Segment Start: Information supplied

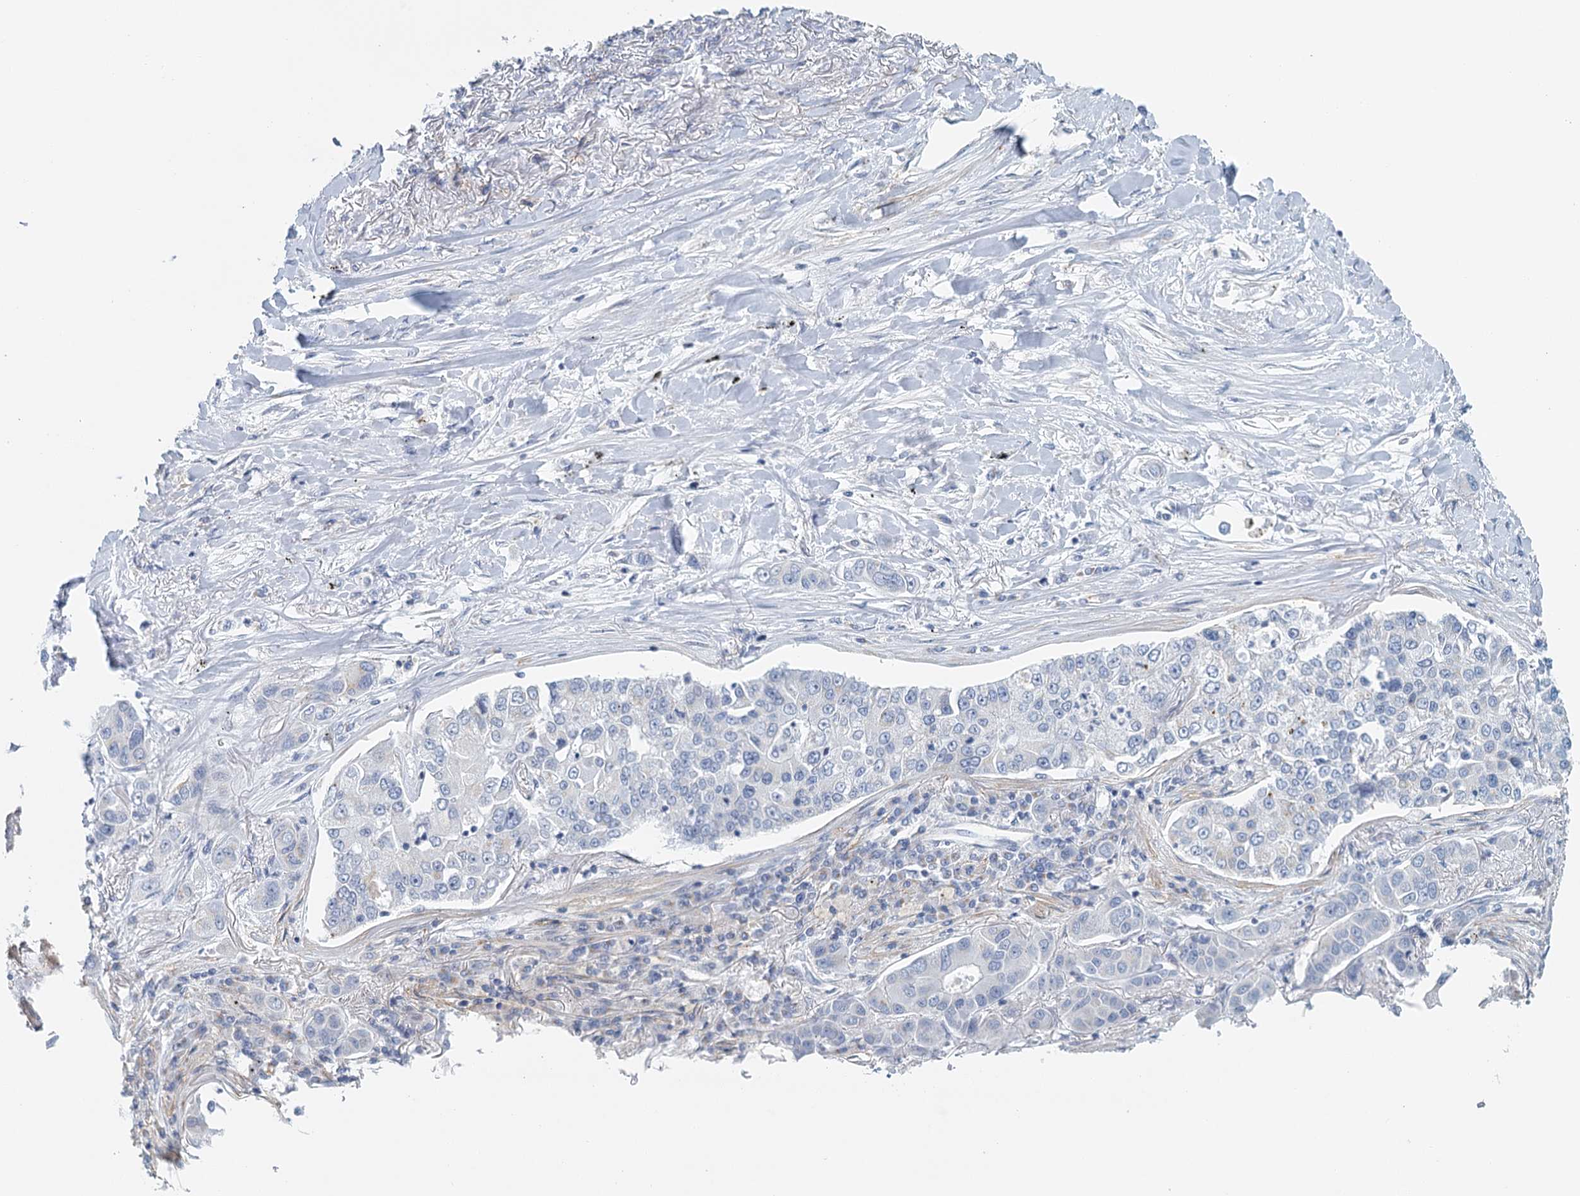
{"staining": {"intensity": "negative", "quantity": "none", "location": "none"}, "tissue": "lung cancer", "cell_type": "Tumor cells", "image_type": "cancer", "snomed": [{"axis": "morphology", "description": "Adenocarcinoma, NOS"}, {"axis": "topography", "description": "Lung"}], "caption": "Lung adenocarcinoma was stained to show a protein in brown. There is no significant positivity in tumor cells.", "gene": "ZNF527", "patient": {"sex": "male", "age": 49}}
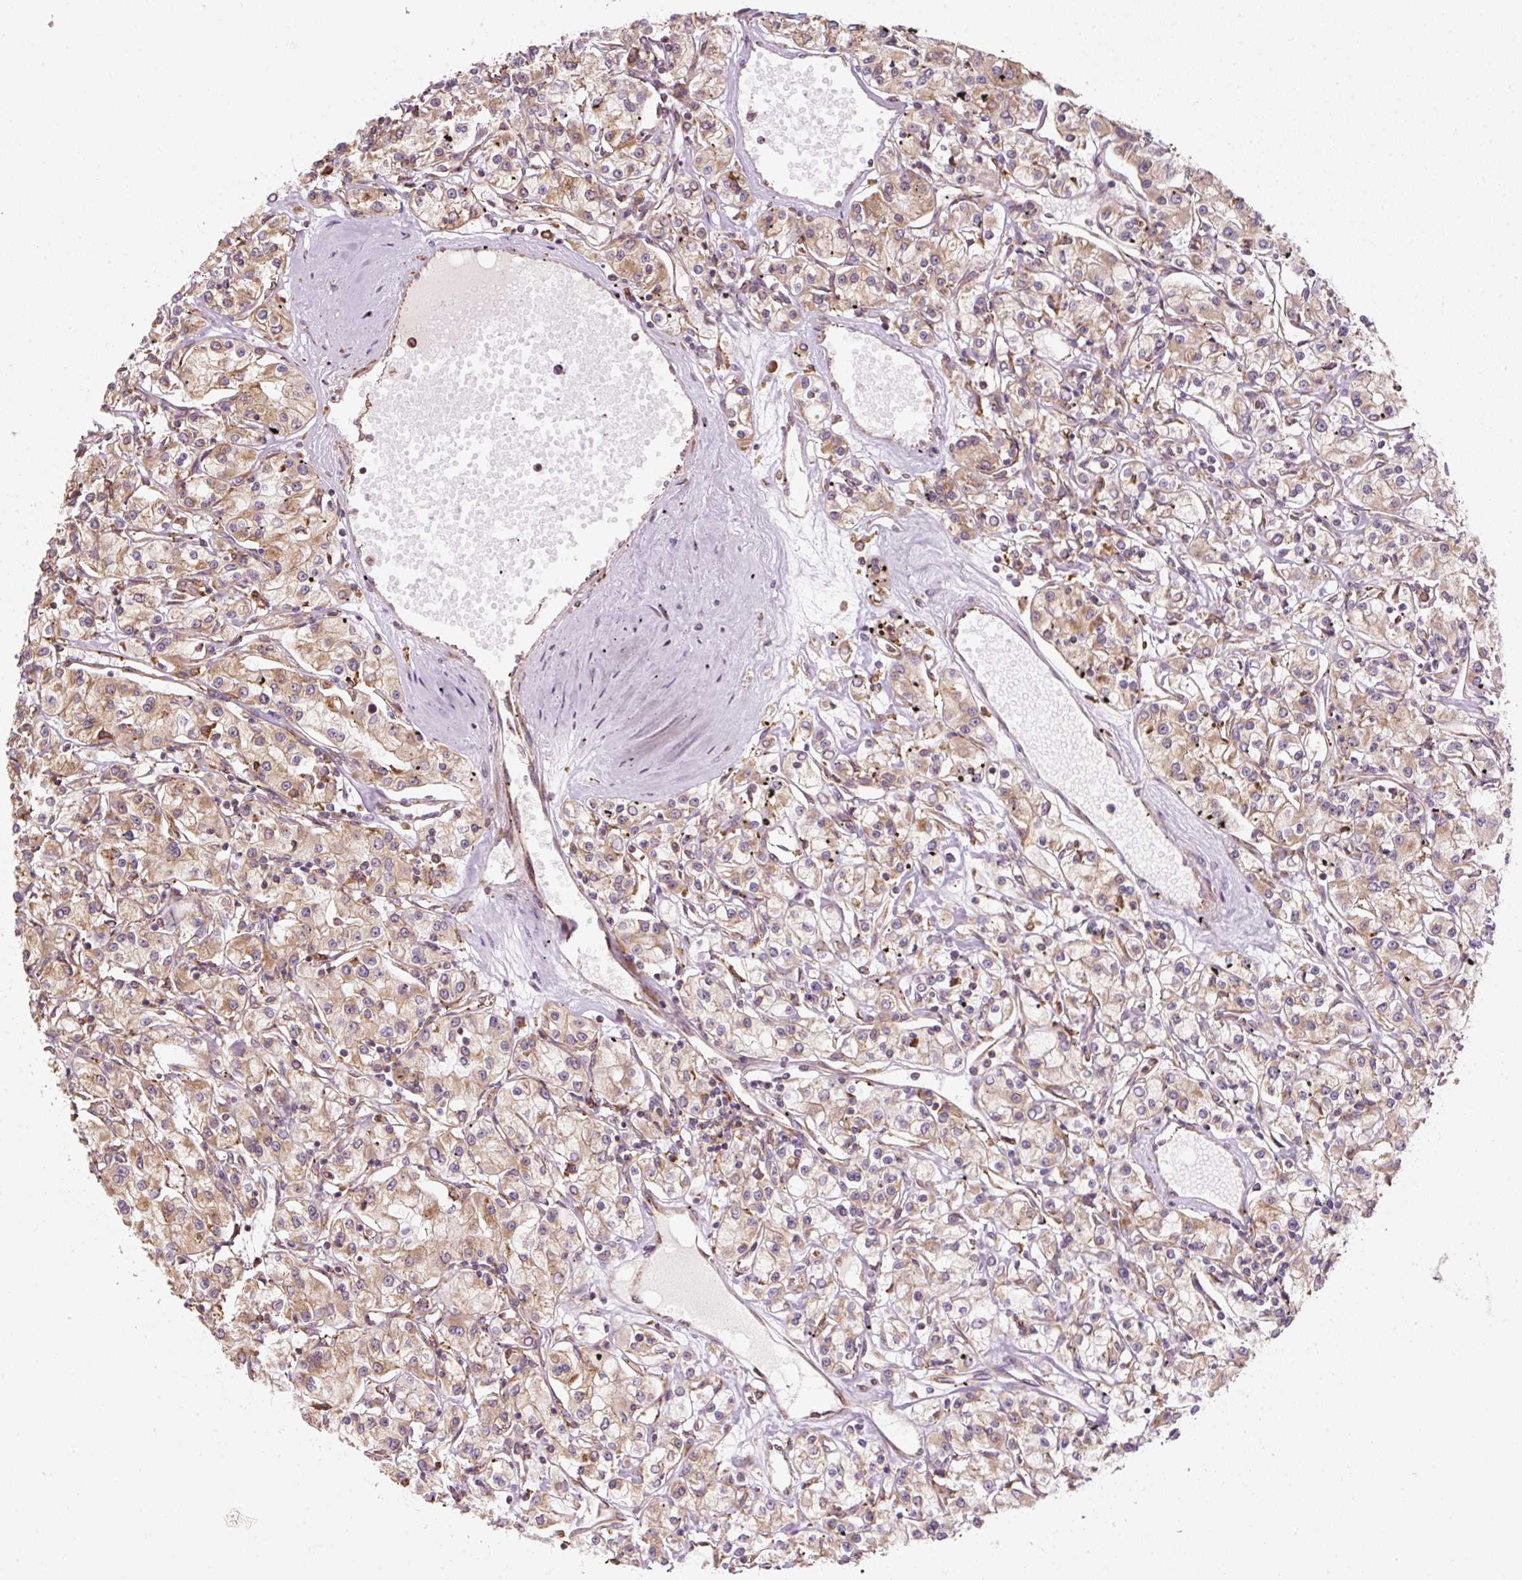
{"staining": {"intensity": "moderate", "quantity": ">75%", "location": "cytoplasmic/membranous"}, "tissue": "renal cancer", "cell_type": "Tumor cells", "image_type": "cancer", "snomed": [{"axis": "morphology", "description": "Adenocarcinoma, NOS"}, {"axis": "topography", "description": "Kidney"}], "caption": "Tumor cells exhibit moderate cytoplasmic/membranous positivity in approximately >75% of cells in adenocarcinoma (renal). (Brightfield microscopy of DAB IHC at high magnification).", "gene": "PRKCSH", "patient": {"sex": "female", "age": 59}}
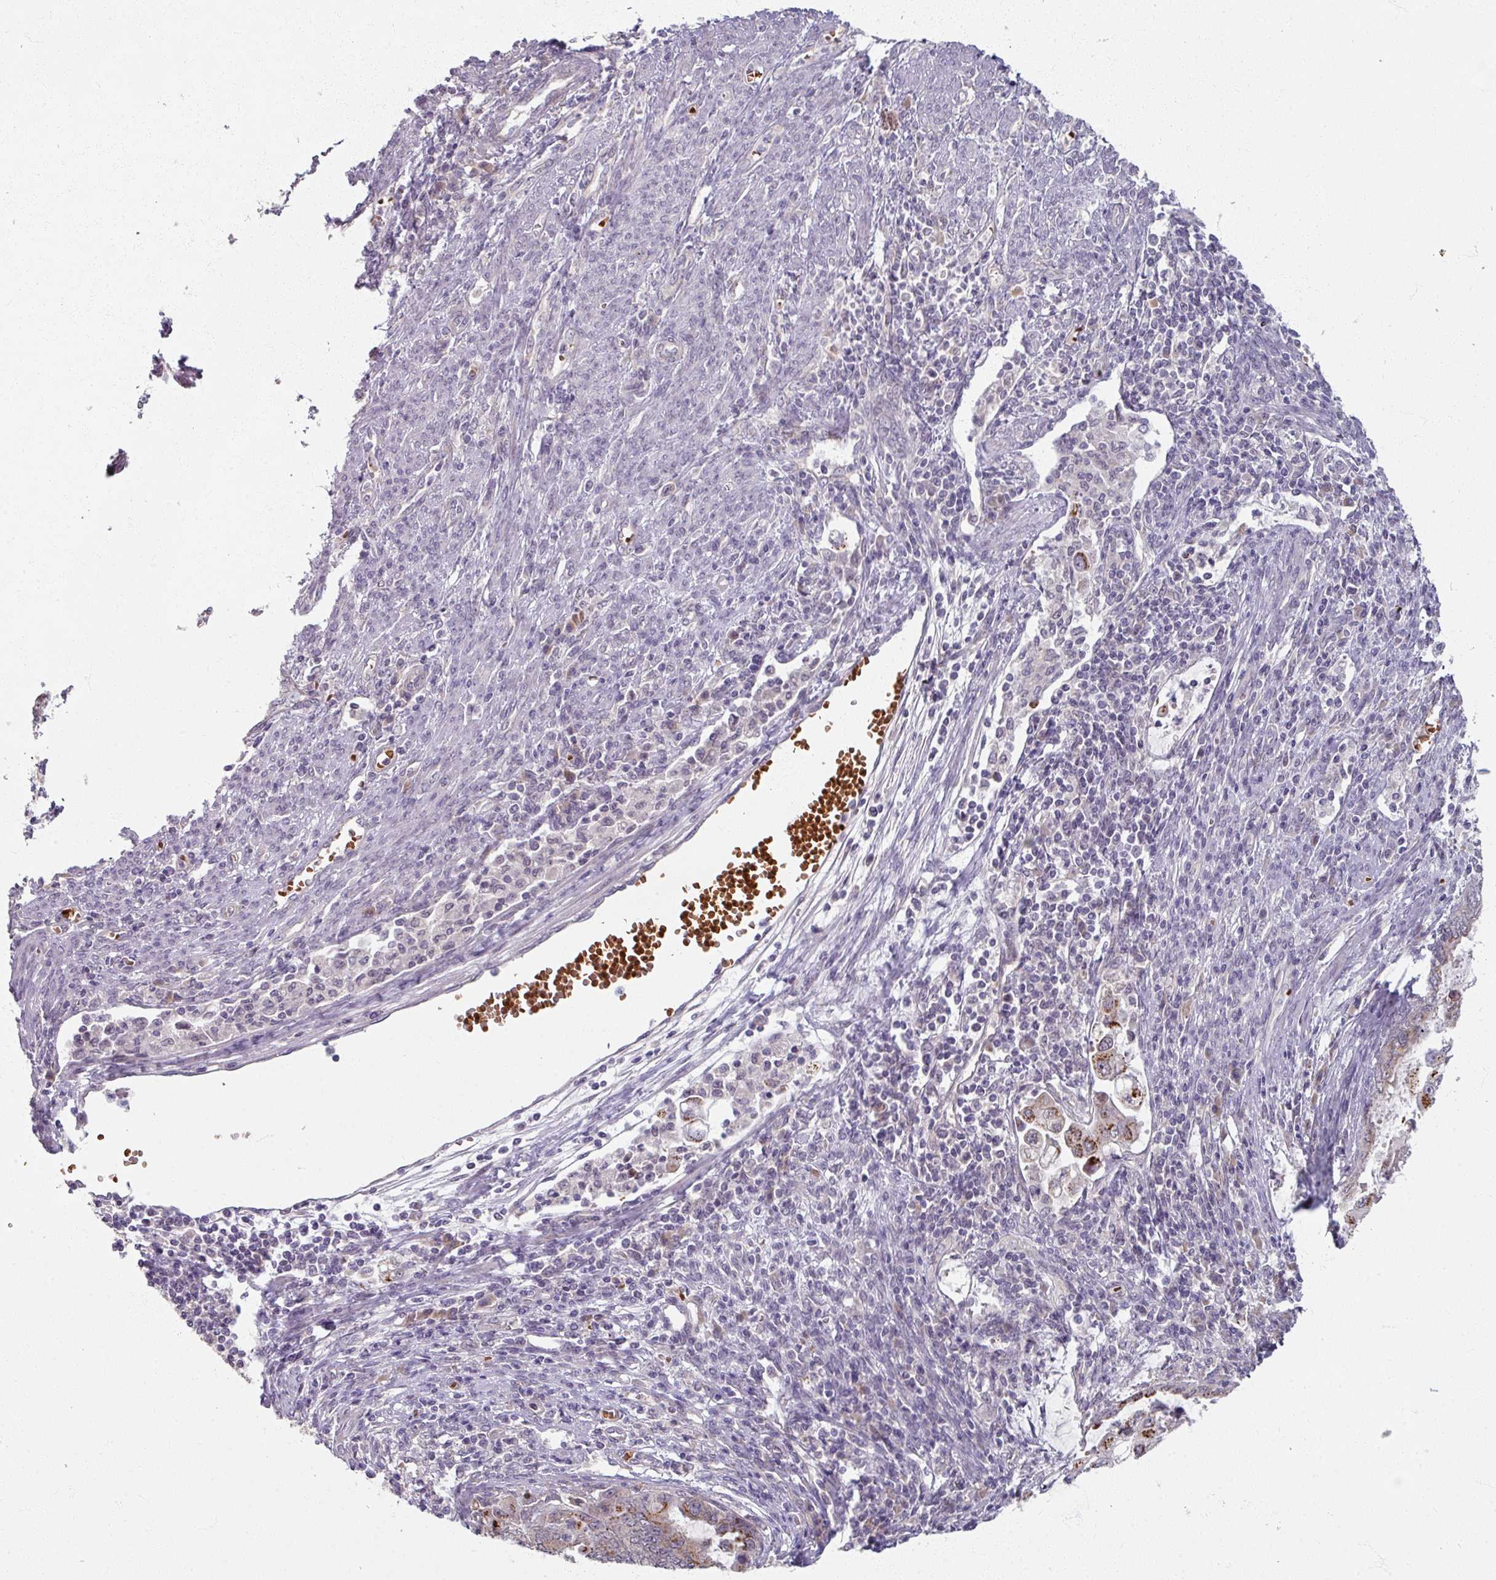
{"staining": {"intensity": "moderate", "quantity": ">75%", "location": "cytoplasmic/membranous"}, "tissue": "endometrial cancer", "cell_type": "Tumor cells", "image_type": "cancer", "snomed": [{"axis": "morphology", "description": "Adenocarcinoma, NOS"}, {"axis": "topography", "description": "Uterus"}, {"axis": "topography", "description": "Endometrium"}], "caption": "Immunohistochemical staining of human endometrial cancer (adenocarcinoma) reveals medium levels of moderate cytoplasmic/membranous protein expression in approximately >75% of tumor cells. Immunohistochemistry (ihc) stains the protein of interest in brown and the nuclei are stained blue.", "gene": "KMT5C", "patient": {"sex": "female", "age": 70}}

Segment End: Information supplied

Work order: Copy out the lines above unchanged. Skip the images.

Solution for this problem:
{"staining": {"intensity": "negative", "quantity": "none", "location": "none"}, "tissue": "lung cancer", "cell_type": "Tumor cells", "image_type": "cancer", "snomed": [{"axis": "morphology", "description": "Adenocarcinoma, NOS"}, {"axis": "topography", "description": "Lung"}], "caption": "Lung adenocarcinoma was stained to show a protein in brown. There is no significant positivity in tumor cells.", "gene": "ZNF527", "patient": {"sex": "male", "age": 49}}
{"staining": {"intensity": "moderate", "quantity": ">75%", "location": "cytoplasmic/membranous"}, "tissue": "renal cancer", "cell_type": "Tumor cells", "image_type": "cancer", "snomed": [{"axis": "morphology", "description": "Adenocarcinoma, NOS"}, {"axis": "topography", "description": "Kidney"}], "caption": "Tumor cells exhibit moderate cytoplasmic/membranous positivity in approximately >75% of cells in adenocarcinoma (renal). (Brightfield microscopy of DAB IHC at high magnification).", "gene": "PRKCSH", "patient": {"sex": "female", "age": 59}}
{"staining": {"intensity": "moderate", "quantity": ">75%", "location": "cytoplasmic/membranous"}, "tissue": "endometrial cancer", "cell_type": "Tumor cells", "image_type": "cancer", "snomed": [{"axis": "morphology", "description": "Adenocarcinoma, NOS"}, {"axis": "topography", "description": "Uterus"}, {"axis": "topography", "description": "Endometrium"}], "caption": "Immunohistochemical staining of human endometrial cancer (adenocarcinoma) reveals medium levels of moderate cytoplasmic/membranous protein expression in approximately >75% of tumor cells. Immunohistochemistry (ihc) stains the protein of interest in brown and the nuclei are stained blue.", "gene": "KMT5C", "patient": {"sex": "female", "age": 70}}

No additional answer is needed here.